> Task objective: In the book report below, reproduce the stretch that begins at the words "For this section" and ends after the words "class regarding culture.".

> Passage:
---------------

Monday, October 31, 2011

Book Report Part 3

                For this section of my book report on “Liar’s Poker” by Michael Lewis, I will be focusing on the fourth and fifth chapters of the book.  I chose to pair these two chapters together because once again, I felt that they discussed the culture of Solomon Brothers, and are easily relatable to what we have discussed in class regarding culture.
                Chapter four, which is entitled “Adult Education,” talks about what the author has learned so far in his training group at Solomon Brothers.  The group of trainees regularly has employees of the firm come in as guest speakers.   These speakers are all members of higher management, and their main goal in speaking with the group of trainees is to show them what the culture at Solomon Brothers is really like.  Since these guest speakers are all very high-ranking individuals within the company, they are all rude, ignorant, and conceited by nature.  During these presentations, they make sure they really push these characteristics so the trainees know exactly how they need to act in order to survive as a bond trader at Solomon.  One speaker distinguished between a bond trader and a bond salesman, by saying that salesmen are ruled by the traders, and that bond salesmen compare in no way to bond traders.  As the author was listening to this presentation, he accepted the fact that he was destined to be a bond salesman, because he felt that he did not have the rough and tough personality that bond traders needed.  This thought was solidified when a newly hired bond trader came to speak to them in the final weeks of training.  Richard O’Grady told of an experience where he needed to obtain a sheet of bond prices for a client from another employee within the company.  When O’Grady asked nicely for what he needed, the trader told him that he was busy and told O’Grady to go pound sand.  After this reaction, O’Grady responded by hovering over the employee and screaming at him for the papers he needed (this screaming included a copious amount of swearing).  Surely enough, the employee gave O’Grady the papers he needed not two minutes after O’Grady took the aggressive route.  Again, the author realized that he could never act like this, and knew he was going to have to settle for the bond salesman position.
                I think this chapter is a nice compliment to what we discussed about culture in class.  Obviously, culture is a huge part of any company.  Likewise, the company wants to hire individuals that it feels will be a perfect match for the culture that the company has already established.  In this chapter, this is why the company sent some executives of the company to talk to the new trainees.  These executives have been with the company the longest, and know the culture better than any other.  If there was anyone who could show how cut-throat and crude the culture within Solomon Brothers is, it was one of the company’s executives.  Also, I think this chapter shows the process of deselction that we previously discussed in class.  Deselection is the process of removing oneself from the employment selection process because the individual does not blend well with the culture of the position or company.   Once the author saw the personality comparison between bond traders and salesmen, he immediately knew that he did not fit the job description, and deselected himself from the bond trader recruitment and focused instead on the bond salesman recruitment.
                Chapter 5 discusses the creation of a mortgage bond department within the company.  Bob Dall, a partner of Solomon Brothers,  was the lead advocate in the creation of this department.  He felt the creation of a mortgage bond department would greatly benefit the company because he predicted that there was going to be a drastic increase in the demand for mortgage bonds.  Not long after the formation of the department, Bob Dall was replaced by Lewie Ranieri, who was considered more energetic and popular within the company.  In the beginning stages of the department, not much trading took place, which resulted in minimal profits.  This department was also highly discriminatory when it came to recruiting employees.  Almost all of the employees in this department were Italian or Jewish, and Ranieri worked hard to keep it that way.  As a result, tensions arose between the mortgage bond department and other departments within the company.  As a result,  the mortgage bond department no longer targeted Wall Street as its enemy, but Solomon Bothers itself.

---------------

> Excerpted data:
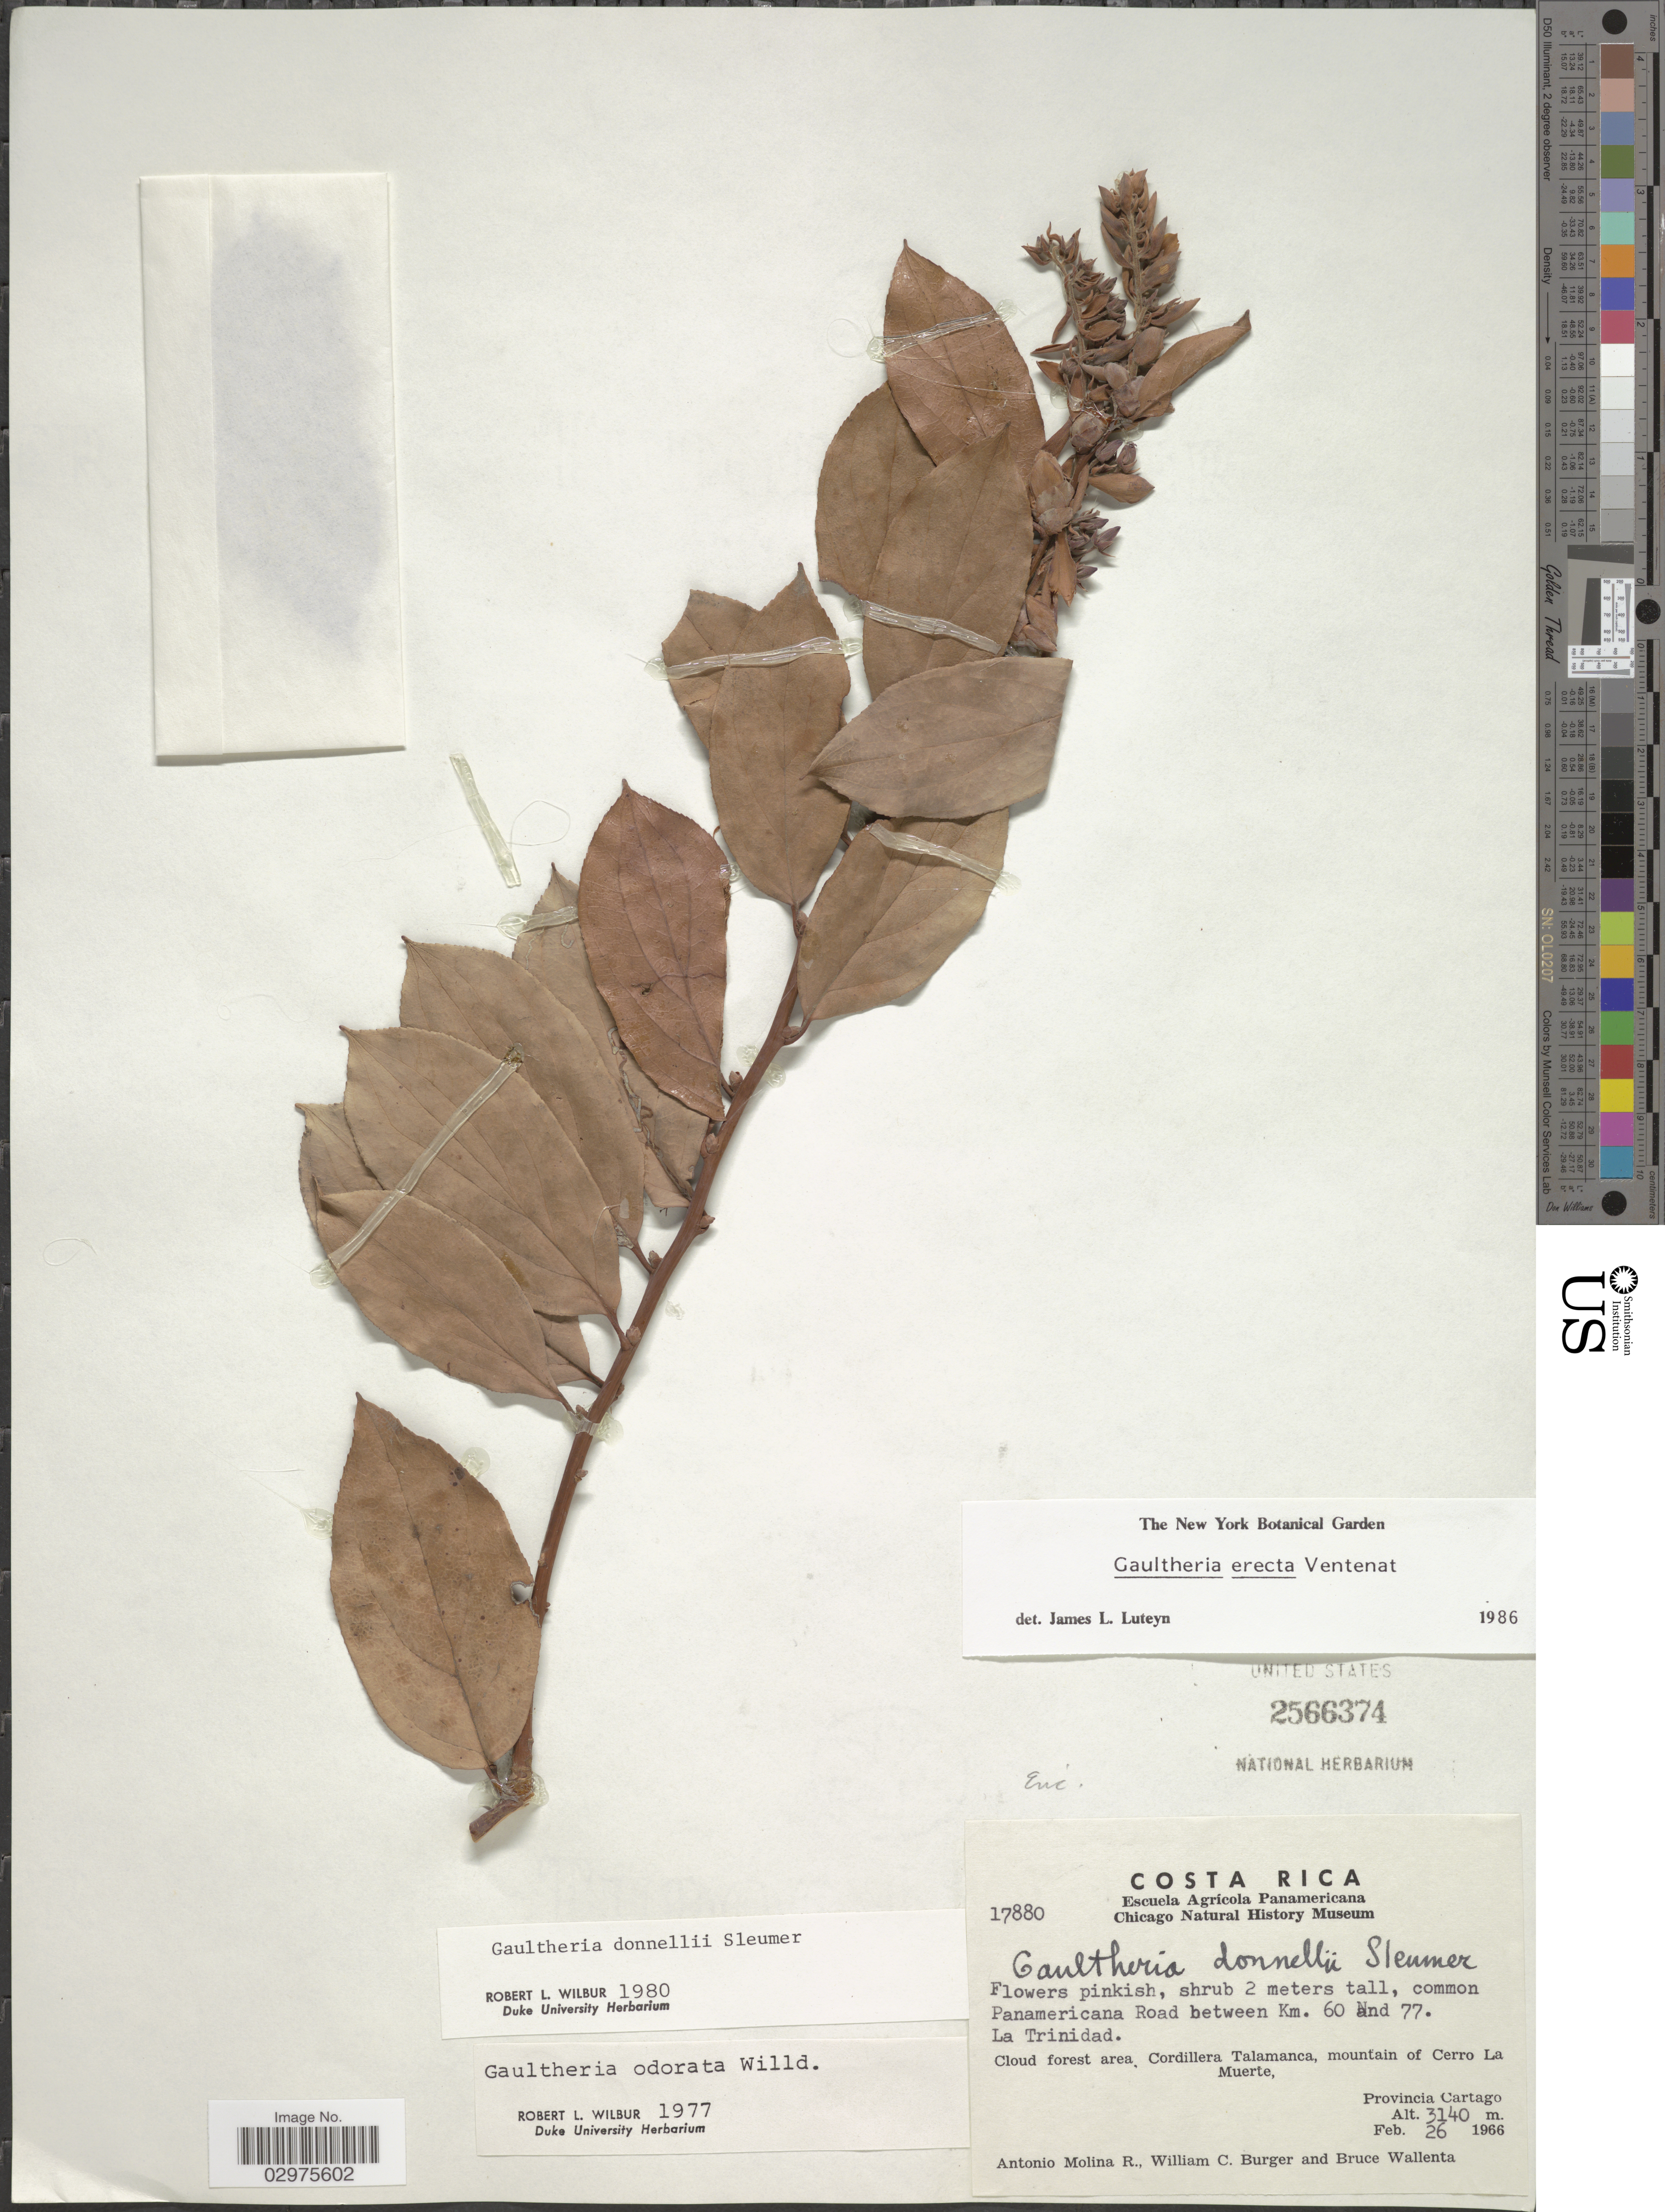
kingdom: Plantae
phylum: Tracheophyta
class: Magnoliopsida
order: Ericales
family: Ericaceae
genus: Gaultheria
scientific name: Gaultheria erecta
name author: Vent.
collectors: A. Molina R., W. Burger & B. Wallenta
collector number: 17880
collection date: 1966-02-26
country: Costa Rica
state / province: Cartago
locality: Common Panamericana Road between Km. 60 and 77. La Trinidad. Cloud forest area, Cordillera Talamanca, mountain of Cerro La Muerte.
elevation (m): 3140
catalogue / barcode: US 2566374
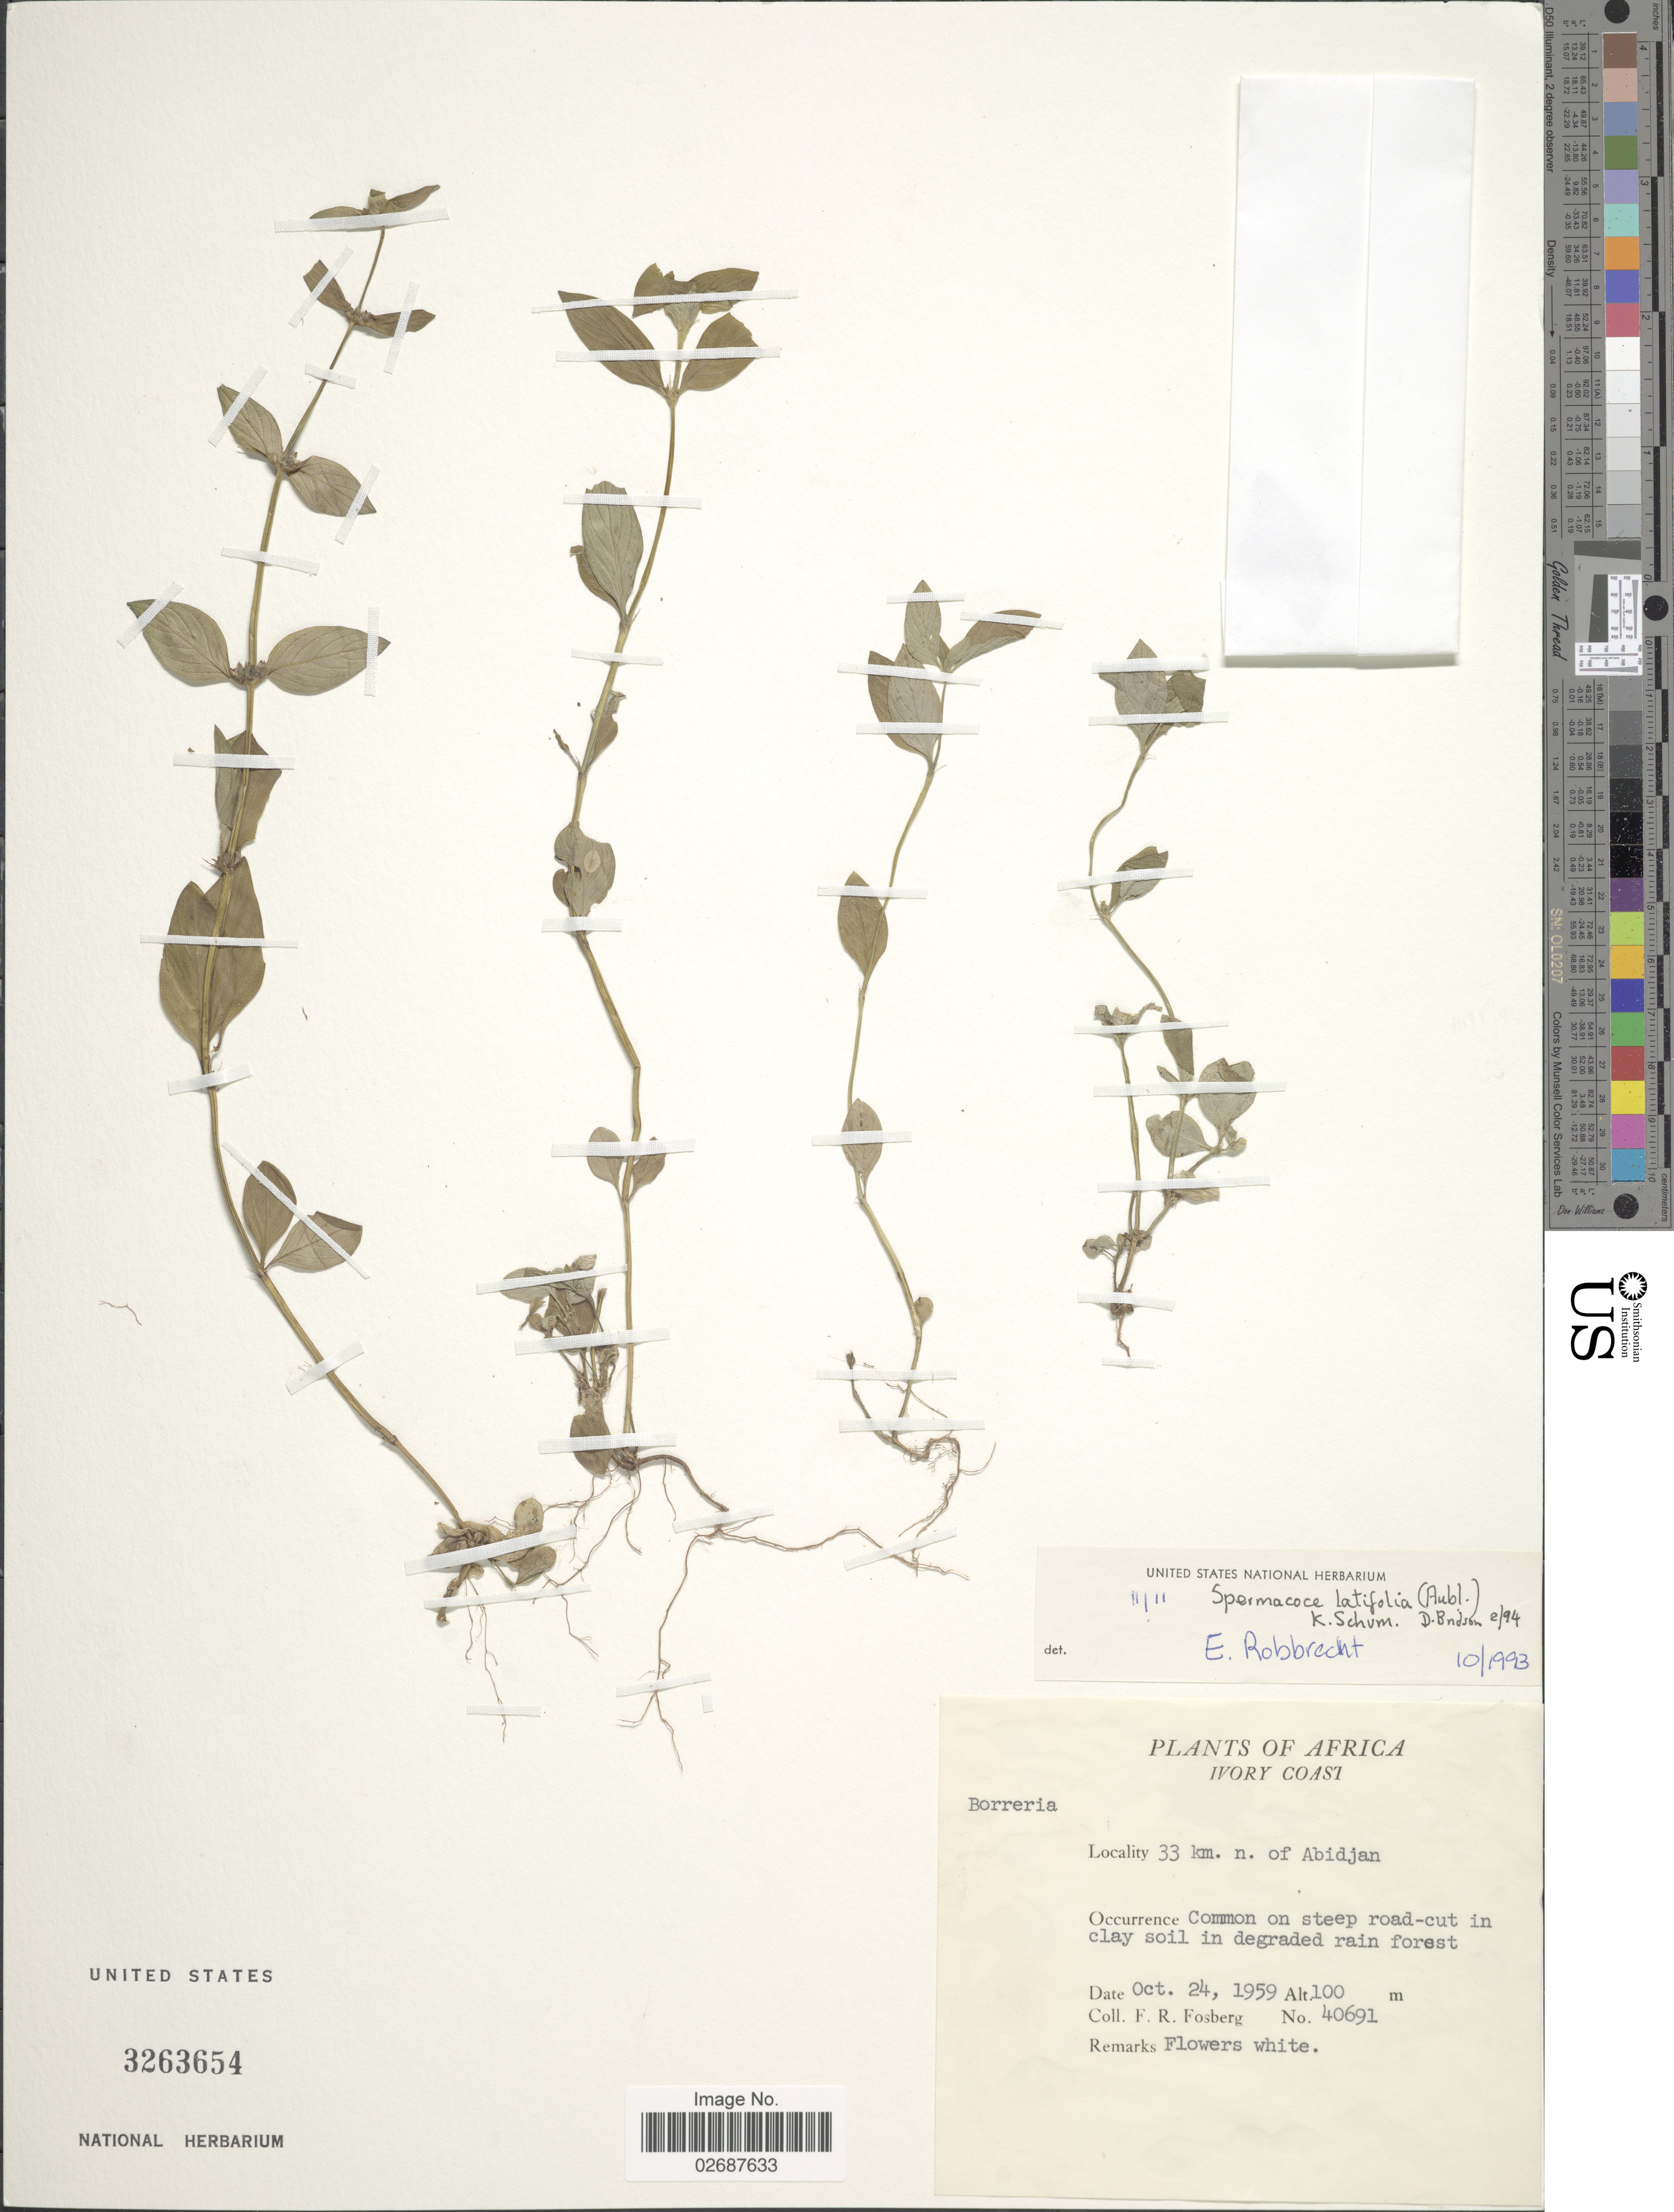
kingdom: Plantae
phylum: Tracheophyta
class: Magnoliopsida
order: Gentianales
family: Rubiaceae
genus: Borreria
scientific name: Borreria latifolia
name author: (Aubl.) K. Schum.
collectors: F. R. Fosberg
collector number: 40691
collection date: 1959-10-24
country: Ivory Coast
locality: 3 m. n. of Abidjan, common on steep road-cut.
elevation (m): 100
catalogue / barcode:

---------------

> Final result:
For this section of my book report on “Liar’s Poker” by Michael Lewis, I will be focusing on the fourth and fifth chapters of the book.  I chose to pair these two chapters together because once again, I felt that they discussed the culture of Solomon Brothers, and are easily relatable to what we have discussed in class regarding culture.